·Business & Strategy
Section 1
The Core Idea
Most strategists know about barriers to entry — the obstacles that prevent new players from entering a market. Fewer think carefully about a different and often more important concept: barriers to competition. These are structural advantages that protect a company not from hypothetical new entrants but from existing rivals who are already in the market, already funded, already motivated, and already selling to your customers. Barriers to entry ask: "Can a new player get in?" Barriers to competition ask: "Can an existing player take what you've built?" The distinction matters because the most dangerous threat to a dominant business is rarely a startup in a garage. It is a well-resourced incumbent with distribution, capital, and intent — and the only thing standing between that incumbent and your market position is the structural barrier you've built.

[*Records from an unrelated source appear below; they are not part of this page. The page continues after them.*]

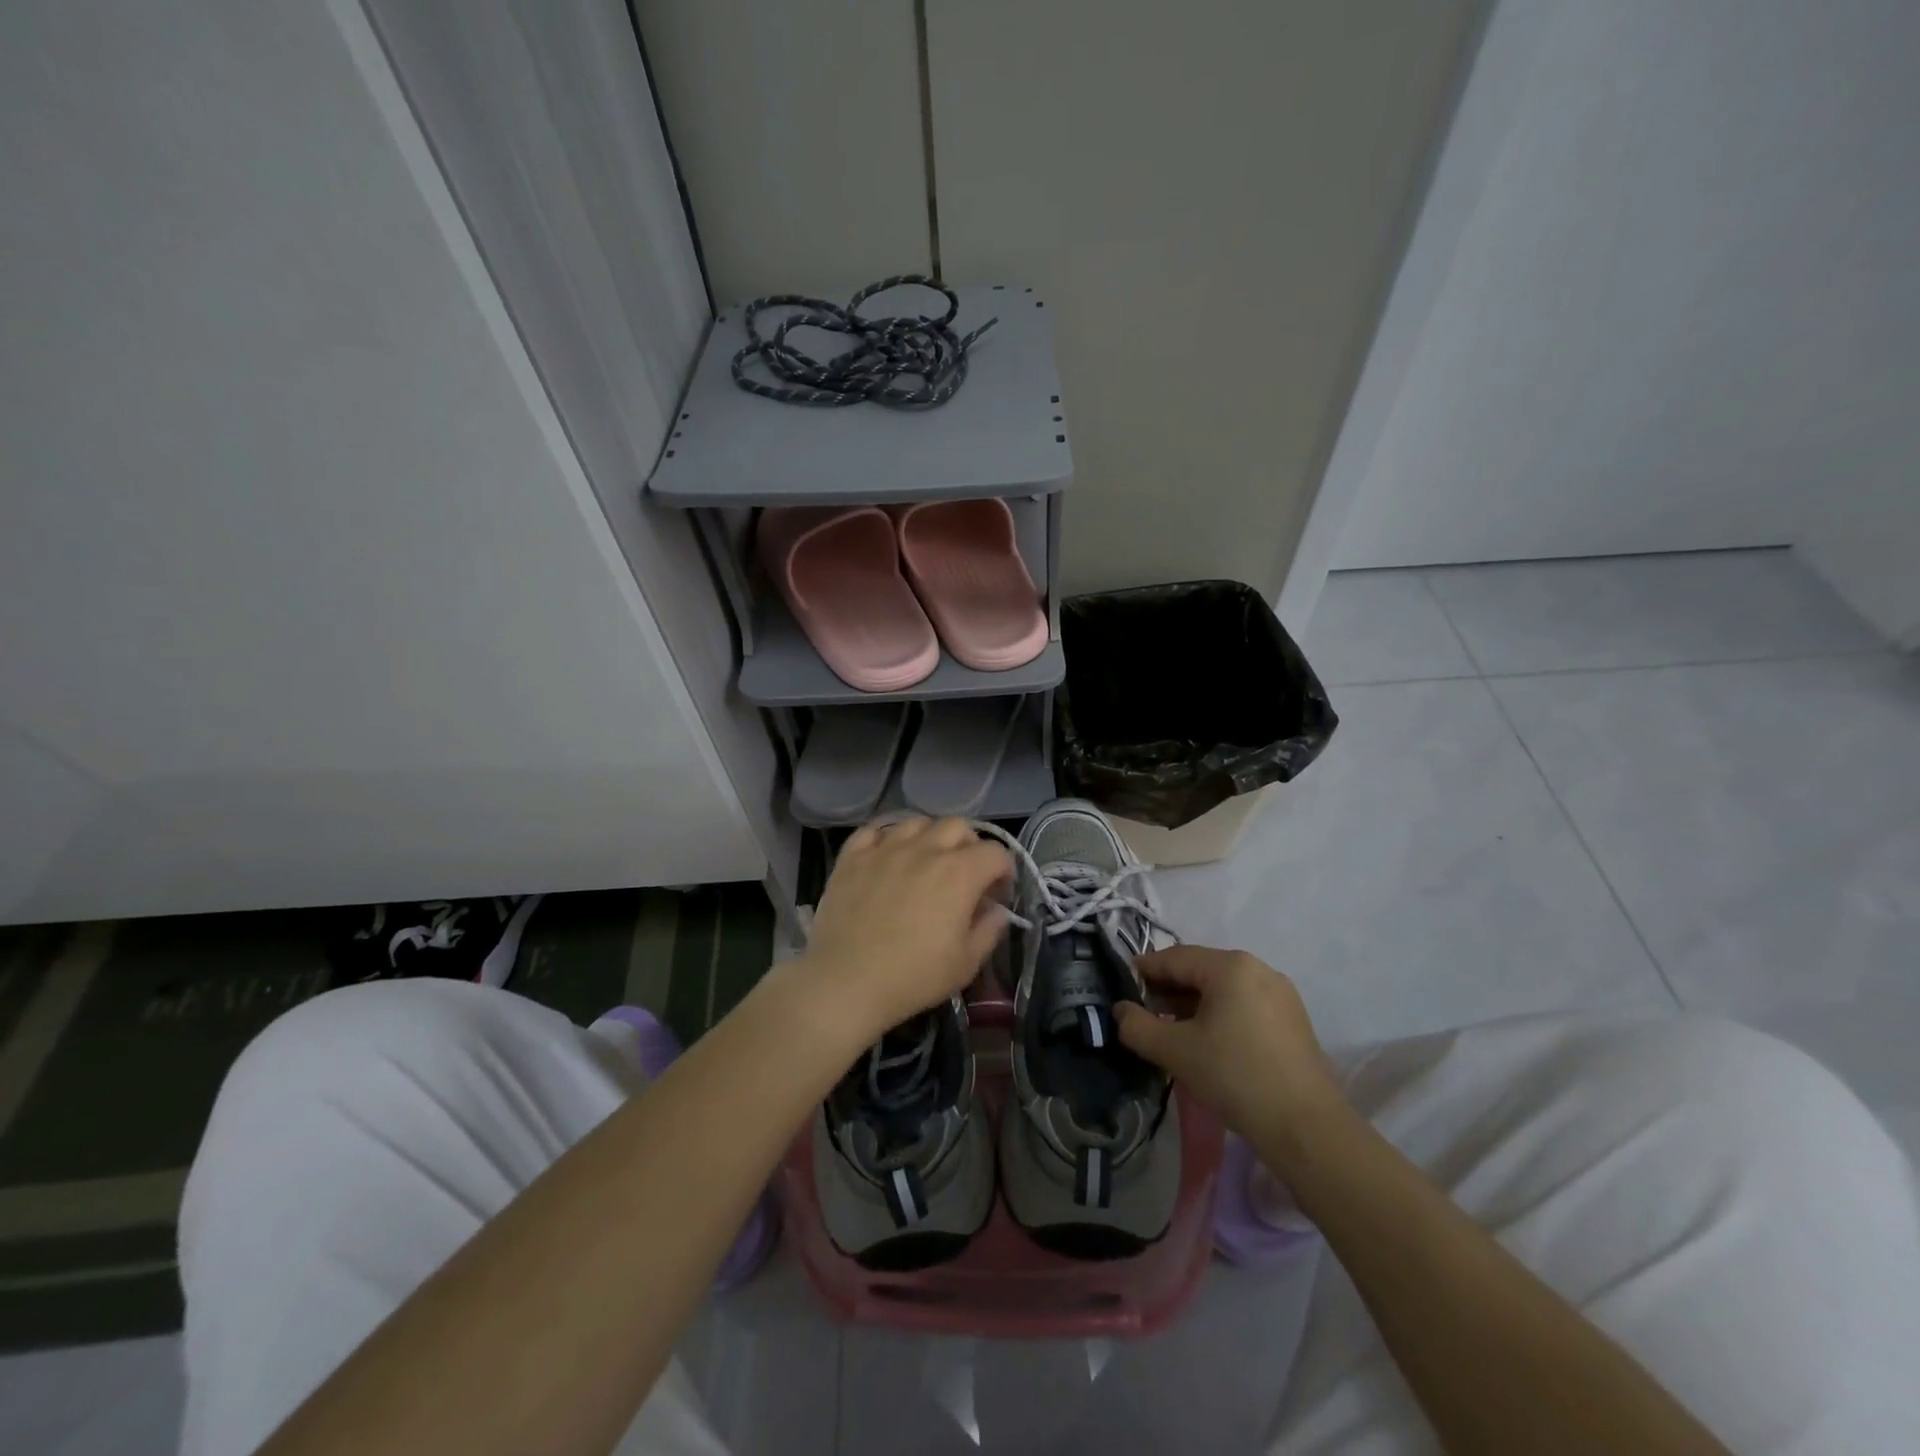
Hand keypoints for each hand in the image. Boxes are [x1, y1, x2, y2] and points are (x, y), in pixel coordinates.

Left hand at [796, 816, 1012, 1043]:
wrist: (846, 981)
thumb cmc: (913, 977)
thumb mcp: (966, 963)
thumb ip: (989, 930)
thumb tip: (997, 910)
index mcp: (959, 873)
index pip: (995, 852)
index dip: (1004, 870)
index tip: (998, 893)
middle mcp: (925, 849)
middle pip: (958, 826)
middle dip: (970, 845)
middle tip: (965, 874)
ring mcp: (885, 848)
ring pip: (917, 822)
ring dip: (930, 837)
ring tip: (926, 861)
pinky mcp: (852, 857)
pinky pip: (874, 830)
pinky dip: (887, 838)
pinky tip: (887, 855)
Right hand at [1113, 946, 1345, 1153]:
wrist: (1306, 1129)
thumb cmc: (1235, 1076)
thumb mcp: (1175, 1051)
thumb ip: (1137, 1026)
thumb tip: (1119, 1011)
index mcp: (1230, 966)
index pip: (1174, 958)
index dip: (1144, 971)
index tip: (1122, 987)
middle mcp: (1258, 969)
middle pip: (1200, 970)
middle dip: (1168, 989)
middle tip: (1143, 1012)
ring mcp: (1280, 994)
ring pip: (1223, 989)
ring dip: (1193, 1004)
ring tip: (1170, 1030)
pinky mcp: (1292, 1020)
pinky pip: (1244, 1004)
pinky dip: (1219, 1014)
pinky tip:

Google Search illustrates the concept in its purest form. The barrier to entry in search is low — anyone can build a search engine, and Microsoft spent billions building Bing. The barrier to competition is astronomical. Google processes over 8.5 billion queries per day, each one generating data that improves the algorithm's relevance, which increases user satisfaction, which drives more queries, which generates more data. Two decades of this compounding loop have created a data advantage that no rival can replicate through investment alone. Microsoft has poured more than $100 billion into Bing since 2009. Its global search market share has never exceeded 4%. The barrier isn't that Microsoft can't enter the market — it entered years ago. The barrier is that Google's accumulated data advantage makes competitive parity functionally impossible. Bing can match Google's infrastructure. It cannot match Google's twenty years of behavioural data from billions of daily interactions.
TSMC occupies the opposite end of the industry spectrum — physical manufacturing rather than digital services — but the structural logic is identical. By 2024, TSMC commanded over 90% of the global market for advanced semiconductors at the 5nm node and below. Intel and Samsung are both in the market. Both have spent tens of billions in capital expenditure attempting to close the gap. Neither has succeeded. TSMC's barrier to competition is a compound of proprietary process knowledge accumulated over three decades of fabrication refinement, yield rates that took years of production learning to achieve, and an ecosystem of design tool partnerships optimised for TSMC's specific manufacturing process. Samsung can build a fab. It cannot replicate the institutional knowledge embedded in TSMC's engineering teams, supply chain relationships, and process libraries. The barrier is not capital — Samsung has capital. The barrier is accumulated learning that compounds over time and cannot be purchased at any price.
Meta's Facebook demonstrates how network effects at scale become barriers to competition that even well-funded rivals cannot overcome. Google launched Google+ in 2011 with the full weight of the world's most powerful internet company behind it — integrated across Gmail, YouTube, Android, and Google Search. By 2014, it was effectively dead. The product was arguably comparable. The distribution was arguably superior. What Google+ could not replicate was the social graph — the two billion connections already formed on Facebook that represented years of relationship-building, photo-sharing, and group membership. Each user's network was their barrier to switching. Google didn't fail because its product was worse. It failed because the cost to users of rebuilding their social graph on a new platform exceeded the benefit of any feature improvement Google could offer.